Да, на ее счастье ей именно так и ответили. А через неделю Павлик снова постучал в ее дверь. Она уставилась на него, не веря своим глазам, не решаясь даже протянуть ему руку, а он стоял на ее пороге с несчастным, пепельно-серым лицом, и даже веснушки на его щеках побледнели, и вдруг усмехнулся так, что кровь прилила к его щекам, и сказал:

— Жить в Израиле, не имея возможности забраться с ногами на диван — худшее наказание за все грехи, включая поджог детского приюта!

И она пригласила его пройти в дом, и при чем здесь детский приют, и про какой такой поджог он упомянул, даже не спросила. И с тех пор они с бывшим мужем так и осели в Израиле.

Впрочем, еще не факт, что жить они с ним будут долго и счастливо, ведь ничто в нашем мире не проходит бесследно и бесслезно, даже если всерьез на это рассчитываешь.

 

Волшебная сила искусства

Слава богу, что конец этой истории мне сообщили через месяц, когда волноваться уже было поздно. А во всем виноват Спиваков со своими виртуозами, хотя, с другой стороны, как раз его виртуозы меня и спасли.

Ну, начну по порядку. Пригласили меня, в общем, на их концерт. Позвонила Лора, с которой мы вместе кончали ульпан:

— Хотите на Спивакова?

— Хочу, конечно. Когда он выступает, где?

— Сегодня в восемь, в Хайфе, в Театроне.

— А вас есть кому подвезти?

— Да, нас с мамой везет мой друг. Он и вас может захватить.

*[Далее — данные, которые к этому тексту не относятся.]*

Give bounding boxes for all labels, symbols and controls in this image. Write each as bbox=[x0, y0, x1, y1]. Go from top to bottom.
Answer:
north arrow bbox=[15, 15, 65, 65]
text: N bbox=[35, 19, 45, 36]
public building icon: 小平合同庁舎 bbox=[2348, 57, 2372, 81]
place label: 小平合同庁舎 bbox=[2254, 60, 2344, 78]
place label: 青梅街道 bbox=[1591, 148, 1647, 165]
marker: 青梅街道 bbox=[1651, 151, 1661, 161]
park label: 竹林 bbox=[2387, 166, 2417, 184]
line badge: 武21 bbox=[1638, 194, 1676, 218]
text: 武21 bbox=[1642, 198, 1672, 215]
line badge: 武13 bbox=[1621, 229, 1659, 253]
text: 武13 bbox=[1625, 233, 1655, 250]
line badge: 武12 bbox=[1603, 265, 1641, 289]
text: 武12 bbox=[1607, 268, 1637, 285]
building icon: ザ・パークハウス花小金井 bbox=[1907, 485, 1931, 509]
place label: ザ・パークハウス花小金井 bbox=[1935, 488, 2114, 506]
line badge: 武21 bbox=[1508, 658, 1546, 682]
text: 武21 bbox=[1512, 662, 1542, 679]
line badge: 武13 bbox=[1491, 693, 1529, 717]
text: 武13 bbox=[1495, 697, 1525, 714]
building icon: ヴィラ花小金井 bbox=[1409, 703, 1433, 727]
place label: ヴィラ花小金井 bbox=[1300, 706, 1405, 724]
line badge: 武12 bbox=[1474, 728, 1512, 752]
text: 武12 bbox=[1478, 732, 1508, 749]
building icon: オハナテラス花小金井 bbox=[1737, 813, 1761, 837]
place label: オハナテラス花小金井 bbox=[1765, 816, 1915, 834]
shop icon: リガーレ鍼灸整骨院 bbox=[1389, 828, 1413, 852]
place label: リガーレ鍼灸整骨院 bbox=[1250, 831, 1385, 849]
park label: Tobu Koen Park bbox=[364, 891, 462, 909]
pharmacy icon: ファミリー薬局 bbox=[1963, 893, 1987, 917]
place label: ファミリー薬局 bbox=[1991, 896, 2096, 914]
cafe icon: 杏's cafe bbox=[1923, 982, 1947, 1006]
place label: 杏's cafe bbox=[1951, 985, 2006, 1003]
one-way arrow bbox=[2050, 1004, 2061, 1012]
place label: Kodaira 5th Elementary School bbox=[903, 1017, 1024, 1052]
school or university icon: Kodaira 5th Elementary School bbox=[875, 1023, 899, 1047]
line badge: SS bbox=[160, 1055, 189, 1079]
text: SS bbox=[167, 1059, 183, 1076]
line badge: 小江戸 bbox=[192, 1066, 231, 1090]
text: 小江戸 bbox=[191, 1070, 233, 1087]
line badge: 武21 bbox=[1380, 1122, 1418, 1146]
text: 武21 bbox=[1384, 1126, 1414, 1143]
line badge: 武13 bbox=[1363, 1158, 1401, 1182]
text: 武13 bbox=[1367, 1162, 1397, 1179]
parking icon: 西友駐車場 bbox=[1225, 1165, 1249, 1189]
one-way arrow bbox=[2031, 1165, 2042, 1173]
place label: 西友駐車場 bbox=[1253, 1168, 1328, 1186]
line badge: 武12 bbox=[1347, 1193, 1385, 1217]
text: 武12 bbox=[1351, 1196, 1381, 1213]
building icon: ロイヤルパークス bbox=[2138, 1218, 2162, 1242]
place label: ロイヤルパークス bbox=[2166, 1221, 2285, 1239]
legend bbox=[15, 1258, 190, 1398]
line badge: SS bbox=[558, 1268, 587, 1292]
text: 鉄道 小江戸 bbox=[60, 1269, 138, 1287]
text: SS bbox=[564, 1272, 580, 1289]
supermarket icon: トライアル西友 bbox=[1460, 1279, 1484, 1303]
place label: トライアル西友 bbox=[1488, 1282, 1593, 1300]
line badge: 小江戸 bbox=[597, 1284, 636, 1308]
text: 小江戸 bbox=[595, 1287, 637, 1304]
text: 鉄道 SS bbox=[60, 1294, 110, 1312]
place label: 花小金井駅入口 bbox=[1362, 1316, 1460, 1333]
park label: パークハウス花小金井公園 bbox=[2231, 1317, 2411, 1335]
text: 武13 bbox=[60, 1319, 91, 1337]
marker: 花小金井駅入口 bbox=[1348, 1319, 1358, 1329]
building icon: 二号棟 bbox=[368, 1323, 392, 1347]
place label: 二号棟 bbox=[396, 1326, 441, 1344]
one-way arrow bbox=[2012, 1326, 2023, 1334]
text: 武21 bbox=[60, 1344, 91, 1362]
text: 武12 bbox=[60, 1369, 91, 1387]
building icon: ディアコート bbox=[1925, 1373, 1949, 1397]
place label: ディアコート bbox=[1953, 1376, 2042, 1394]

— Ну замечательно! Так где и когда мы встретимся?

— Подъезжайте в четверть восьмого к супермаркету в Кирьят Моцкине. Там вас встретит моя мама и поведет к нашему дому.

Ну вот, ровно в четверть восьмого подъезжаю я к супермаркету, и мы с Лориной мамой идем к их дому и усаживаемся на скамейку в ожидании Лоры с другом.

— Он повез ее кататься, — извиняющимся тоном сообщает Лорина мама. — Сейчас они подъедут.

— А как же Лорин муж? — любопытствую я. — В курсе?

— Да, — с какой-то мстительной радостью заявляет Лорина мама. — Моя Лорочка все делает открыто. Она такая.

И Лорина мама делится со мной их грустной историей. Оказывается, с этим ее мужем Лора сошлась, когда ей еще и пятнадцати не исполнилось. Сошлась, как утверждает Лорина мама, не потому что тот был ее достоин, а потому, что был первым опытным мужчиной в ее жизни. И муж этот оказался личностью грубой и совершенно неразвитой, не увлекающейся ни классической музыкой, ни вообще чем-либо возвышенным, и эта его духовная неразвитость наложила отпечаток на его физиономию, и, когда они выезжали в Израиль, консул, увидев ее красавицу Лору, уже бывшую на сносях, и этого мужа рядом с ней, ко всему прочему, еще и русского по национальности, решил, что брак их фиктивный, и выпустил Лорину маму и Лору, а Лориному мужу разрешения на выезд не дал. И тогда Лорин муж приехал в Израиль на правах туриста и вот уже полгода, не имея никаких гражданских прав, сидит на их шее, и звереет прямо на глазах, и требует у Лоры, чтобы они поселились отдельно от нее, Лориной мамы, а на какие такие шиши, позвольте спросить, он что, зарабатывает, что ли? И они с Лорой ему на это говорят, что пусть работает, как человек, пусть иврит, наконец, выучит. Вот Лорочка без году неделя в стране, а уже как щебечет, а эта бездарь и двух слов связать не может.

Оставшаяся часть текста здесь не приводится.